Lord Burrows concurred in the result, but reasoned his judgment as follows.

78. Where it is alleged that one contracting party (the defendant) has induced the other contracting party (the claimant) to enter into the contract between them by duress, the case law has laid down that there are two essential elements that a claimant needs to establish in order to succeed in a claim for rescission of the contract. The first is a threat (or pressure exerted) by the defendant that is illegitimate. The second is that that illegitimate threat (or pressure) caused the claimant to enter into the contract. As Lord Goff said, in the context of economic duress, in Dimskal Shipping Co SA v International Transport Workers’ Federation (The Evia Luck) (No 2) [1992] 2 AC 152, 165:

"[I]t is now accepted that economic pressure may be sufficient to amount to duress [which would entitle a party to avoid a contract] provided at least that the economic pressure may be characterised as illegitimate and has constituted a significant cause inducing the plaintiff to enter into the relevant contract …"

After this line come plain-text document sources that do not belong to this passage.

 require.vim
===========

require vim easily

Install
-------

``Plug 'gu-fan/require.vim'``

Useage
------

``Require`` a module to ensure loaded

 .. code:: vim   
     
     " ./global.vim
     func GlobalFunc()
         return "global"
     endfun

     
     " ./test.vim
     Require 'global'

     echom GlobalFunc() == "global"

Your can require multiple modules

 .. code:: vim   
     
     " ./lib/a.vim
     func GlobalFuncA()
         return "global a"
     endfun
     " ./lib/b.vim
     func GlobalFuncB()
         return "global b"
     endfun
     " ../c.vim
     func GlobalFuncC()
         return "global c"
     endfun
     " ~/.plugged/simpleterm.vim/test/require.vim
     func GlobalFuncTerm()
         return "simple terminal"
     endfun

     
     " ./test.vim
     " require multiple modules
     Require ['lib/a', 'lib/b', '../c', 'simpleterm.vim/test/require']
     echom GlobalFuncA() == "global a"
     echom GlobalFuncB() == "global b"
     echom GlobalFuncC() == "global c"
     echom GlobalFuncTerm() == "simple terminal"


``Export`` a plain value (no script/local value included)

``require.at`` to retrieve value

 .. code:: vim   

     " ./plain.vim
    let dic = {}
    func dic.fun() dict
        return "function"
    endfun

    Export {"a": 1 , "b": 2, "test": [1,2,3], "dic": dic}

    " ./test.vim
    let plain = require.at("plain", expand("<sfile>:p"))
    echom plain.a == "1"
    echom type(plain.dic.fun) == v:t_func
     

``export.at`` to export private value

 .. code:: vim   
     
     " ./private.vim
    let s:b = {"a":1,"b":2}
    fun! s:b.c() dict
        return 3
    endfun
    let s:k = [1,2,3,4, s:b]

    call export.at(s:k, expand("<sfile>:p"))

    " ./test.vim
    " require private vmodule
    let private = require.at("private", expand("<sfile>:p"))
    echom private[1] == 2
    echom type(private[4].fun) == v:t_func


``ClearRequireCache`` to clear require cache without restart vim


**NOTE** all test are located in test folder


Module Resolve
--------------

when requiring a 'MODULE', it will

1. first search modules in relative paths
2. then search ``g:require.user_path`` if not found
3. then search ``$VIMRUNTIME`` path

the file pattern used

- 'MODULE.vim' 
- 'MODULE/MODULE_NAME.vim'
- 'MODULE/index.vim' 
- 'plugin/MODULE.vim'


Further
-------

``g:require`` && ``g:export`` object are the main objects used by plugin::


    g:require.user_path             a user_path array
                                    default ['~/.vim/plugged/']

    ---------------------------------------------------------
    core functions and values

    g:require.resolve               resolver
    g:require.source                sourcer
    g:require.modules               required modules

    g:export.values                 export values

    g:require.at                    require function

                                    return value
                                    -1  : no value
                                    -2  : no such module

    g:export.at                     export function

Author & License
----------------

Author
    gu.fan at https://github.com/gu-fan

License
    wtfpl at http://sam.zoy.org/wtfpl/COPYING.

79. It is also important that, in the context of economic duress (but the position appears to be different in respect of other forms of duress: see Astley v Reynolds (1731) 2 Strange 916), there is a third element. This is that the claimant must have had no reasonable alternative to giving in to the threat (or pressure): see, for example, Dyson J in DSND Subsea Ltd (formerly DSND Oceantech Ltd) v Petroleum Geo-Services ASA [2000] BLR 530, para 131; Borrelli v Ting [2010] UKPC 21; [2010] Bus LR 1718, para 35.

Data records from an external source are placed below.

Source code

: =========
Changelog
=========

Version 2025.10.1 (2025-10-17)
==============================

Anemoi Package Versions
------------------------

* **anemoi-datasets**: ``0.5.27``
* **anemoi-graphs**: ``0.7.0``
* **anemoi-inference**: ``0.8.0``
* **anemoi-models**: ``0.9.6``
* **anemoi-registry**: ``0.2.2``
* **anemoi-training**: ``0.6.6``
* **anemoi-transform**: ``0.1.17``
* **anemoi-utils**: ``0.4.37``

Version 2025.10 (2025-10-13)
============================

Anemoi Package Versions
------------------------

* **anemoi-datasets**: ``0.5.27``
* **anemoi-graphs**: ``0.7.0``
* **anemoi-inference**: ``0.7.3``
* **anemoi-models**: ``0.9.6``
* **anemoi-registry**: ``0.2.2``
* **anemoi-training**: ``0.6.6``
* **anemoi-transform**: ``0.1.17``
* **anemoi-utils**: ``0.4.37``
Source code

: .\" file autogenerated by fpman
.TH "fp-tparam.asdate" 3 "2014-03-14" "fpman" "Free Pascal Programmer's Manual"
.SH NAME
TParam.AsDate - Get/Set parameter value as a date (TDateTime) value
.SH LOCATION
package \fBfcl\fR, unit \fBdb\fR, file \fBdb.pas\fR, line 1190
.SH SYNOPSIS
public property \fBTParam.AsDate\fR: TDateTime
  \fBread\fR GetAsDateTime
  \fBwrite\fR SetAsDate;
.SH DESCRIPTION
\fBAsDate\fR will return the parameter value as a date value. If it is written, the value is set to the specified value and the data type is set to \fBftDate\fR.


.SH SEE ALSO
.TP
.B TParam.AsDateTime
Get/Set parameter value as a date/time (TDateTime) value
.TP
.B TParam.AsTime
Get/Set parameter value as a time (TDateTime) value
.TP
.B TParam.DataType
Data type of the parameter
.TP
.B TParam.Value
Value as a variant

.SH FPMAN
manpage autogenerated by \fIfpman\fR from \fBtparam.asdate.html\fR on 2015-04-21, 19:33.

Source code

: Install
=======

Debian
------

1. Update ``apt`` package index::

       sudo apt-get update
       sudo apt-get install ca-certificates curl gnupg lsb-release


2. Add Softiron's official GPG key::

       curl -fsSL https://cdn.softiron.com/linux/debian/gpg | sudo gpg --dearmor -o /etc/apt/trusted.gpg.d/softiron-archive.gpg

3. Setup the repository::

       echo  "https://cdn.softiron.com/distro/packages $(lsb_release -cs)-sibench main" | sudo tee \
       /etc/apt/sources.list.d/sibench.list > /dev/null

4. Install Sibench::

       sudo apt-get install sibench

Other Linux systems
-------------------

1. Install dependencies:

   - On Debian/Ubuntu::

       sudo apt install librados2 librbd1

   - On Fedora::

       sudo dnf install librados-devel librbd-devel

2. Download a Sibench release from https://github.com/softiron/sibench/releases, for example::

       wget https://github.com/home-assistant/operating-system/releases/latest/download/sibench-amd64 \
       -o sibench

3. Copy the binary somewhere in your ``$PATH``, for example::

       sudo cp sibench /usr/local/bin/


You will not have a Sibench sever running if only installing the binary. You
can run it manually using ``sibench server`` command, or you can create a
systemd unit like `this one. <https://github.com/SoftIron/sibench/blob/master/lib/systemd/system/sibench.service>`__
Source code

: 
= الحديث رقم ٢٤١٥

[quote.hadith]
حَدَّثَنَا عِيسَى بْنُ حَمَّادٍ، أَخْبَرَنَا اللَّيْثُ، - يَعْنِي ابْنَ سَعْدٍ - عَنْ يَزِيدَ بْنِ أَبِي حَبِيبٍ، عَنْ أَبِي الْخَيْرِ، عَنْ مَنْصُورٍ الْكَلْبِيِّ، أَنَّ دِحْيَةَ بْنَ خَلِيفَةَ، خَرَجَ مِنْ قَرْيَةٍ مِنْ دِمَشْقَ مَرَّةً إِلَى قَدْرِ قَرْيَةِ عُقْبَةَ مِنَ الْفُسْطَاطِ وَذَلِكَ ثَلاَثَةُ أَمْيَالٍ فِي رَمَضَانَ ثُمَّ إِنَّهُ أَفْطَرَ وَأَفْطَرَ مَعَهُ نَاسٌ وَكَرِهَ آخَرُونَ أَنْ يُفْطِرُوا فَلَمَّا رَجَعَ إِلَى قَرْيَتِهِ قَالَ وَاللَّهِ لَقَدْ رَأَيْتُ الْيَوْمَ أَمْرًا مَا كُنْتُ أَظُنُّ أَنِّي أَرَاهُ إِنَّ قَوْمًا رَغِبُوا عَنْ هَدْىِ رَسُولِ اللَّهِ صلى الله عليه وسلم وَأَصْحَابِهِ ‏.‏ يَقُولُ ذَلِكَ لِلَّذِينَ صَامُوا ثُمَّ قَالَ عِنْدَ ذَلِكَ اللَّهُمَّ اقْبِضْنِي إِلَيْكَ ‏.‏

80. As both parties accepted, the dispute in this case is solely concerned with the first element: the illegitimacy of the threat or pressure. It is not in dispute that the claimant can establish causation and that it had no reasonable alternative to giving in to the threat.

...

112. Taken together, what Borrelli v Ting and Progress Bulk Carriers can be taken to have established is that, in relation to a demand for a waiver by the threatened party of a claim against the threatening party, the demand is unjustified, so that the lawful act economic threat is illegitimate where: first, the threatening party has deliberately created, or increased, the threatened party’s vulnerability to the demand; and, secondly, the “bad faith demand” requirement is satisfied (ie the threatening party does not genuinely believe that it has a defence, and there is no defence, to the claim being waived).

...

138. Applying the analysis of the law summarised in para 136 to this case, my conclusion is that the decision of the Court of Appeal was correct largely for the reasons it gave (although it was unnecessary for it to have taken, what I have termed, the wider interpretation of CTN Cash and Carry). Lawful act economic duress was not made out on the facts of this case because the threatened lawful act was not coupled with a bad faith demand. On the facts found by Warren J, TT failed to establish bad faith by PIAC in the specific sense relating to PIAC’s genuine belief as to its not being contractually liable for the unpaid commission. The Court of Appeal correctly applied the “bad faith demand” requirement in this case. I would therefore dismiss the appeal.